Françoise Hardy and I
Nothing has the power to bounce you back to your teenage years like the music of that decade, and nothing sobers you up like learning of the passing of one of your adolescent icons. If you grew up in the 1960’s listening to the French pop singers of the decade, as I did, you had your favorite, just as you had your favorite Beatle. Sylvie Vartan, Chantal Goya, France Gall, Sheila, and Françoise Hardy, were everywhere, especially on the cover of Salut les Copains.
Although they were not a girl group, they were invariably swept together in press and publicity, emblematic of a fresh, upbeat yé yé generation, light years away from the moody chanteuses like Juliette Greco and Mireille Mathieu.
Each cultivated her own style. Sylvie Vartan, the cute bleached blonde in glamorous outfits, Johnny Halliday’s girlfriend. France Gall and Chantal Goya with their identical page boy bangs, one blonde, one dark, like negative images of each other. Sheila, with whom I empathized, because she seemed more awkward than the others, as if, secretly, she sometimes had to struggle with her hair or her weight.
Françoise Hardy, on the other hand, was the epitome of cool. She stood out from the others with her tall, lean, slightly androgynous figure and style, akin to her contemporary Jane Birkin.
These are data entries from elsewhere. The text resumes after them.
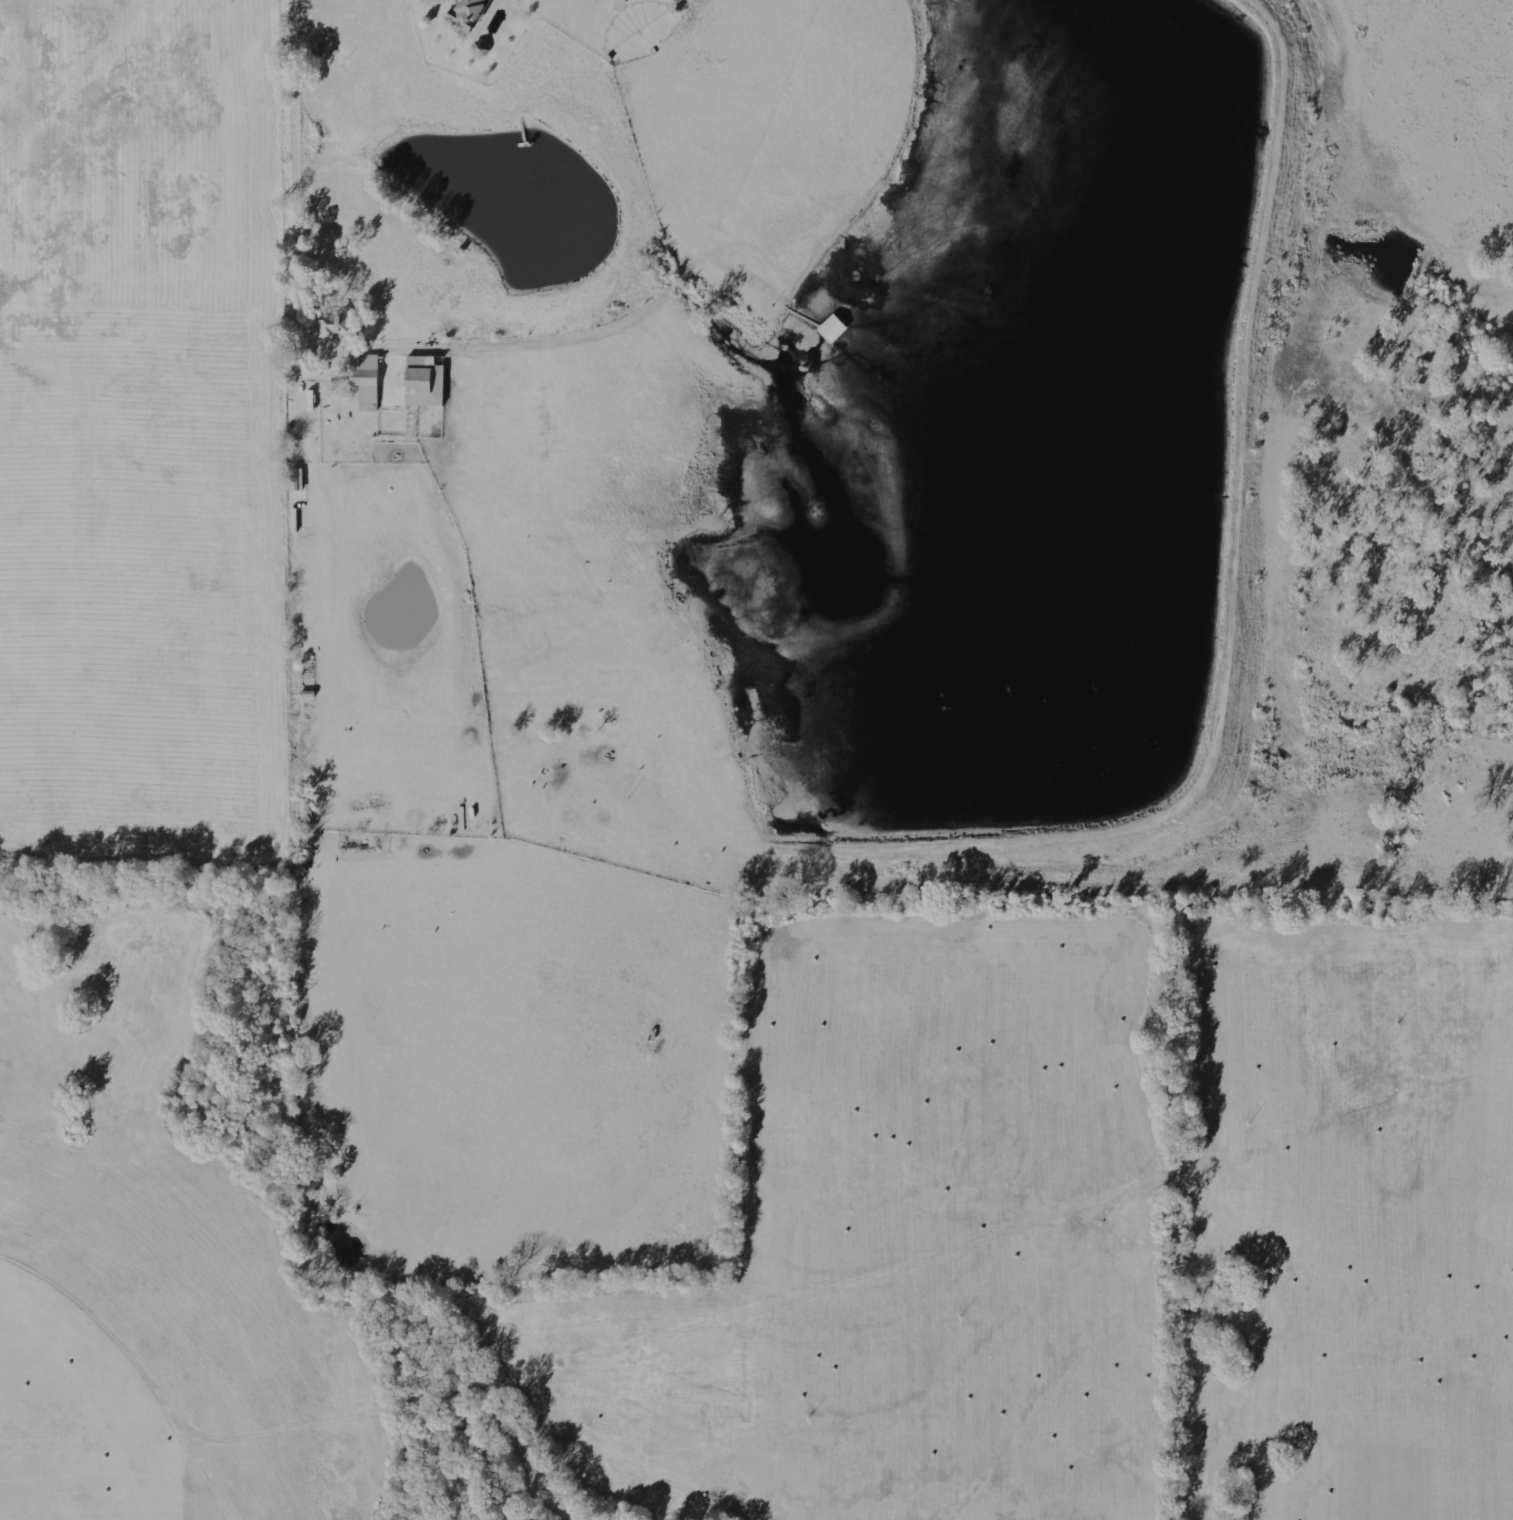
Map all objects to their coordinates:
building: (474, 14)
building: (315, 50)
building: (484, 50)
building: (338, 328)
building: (837, 328)
building: (429, 382)
building: (371, 383)
building: (300, 479)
One suspected there were darker depths to Francoise Hardy. You could say she was the George Harrison of the group. She is also the one whose classic style and thoughtful lyrics have survived the test of time. How fitting today to listen to her “Mon Amie la Rose,” with its intimations of mortality, inviting the listener to contemplate the short, lovely life of the rose. The beauty of the garden today, withered and denuded the next. “On est bien peu de chose….” Or, as Shakespeare put it: “We are such stuff as dreams are made of.” So true. RIP Françoise Hardy.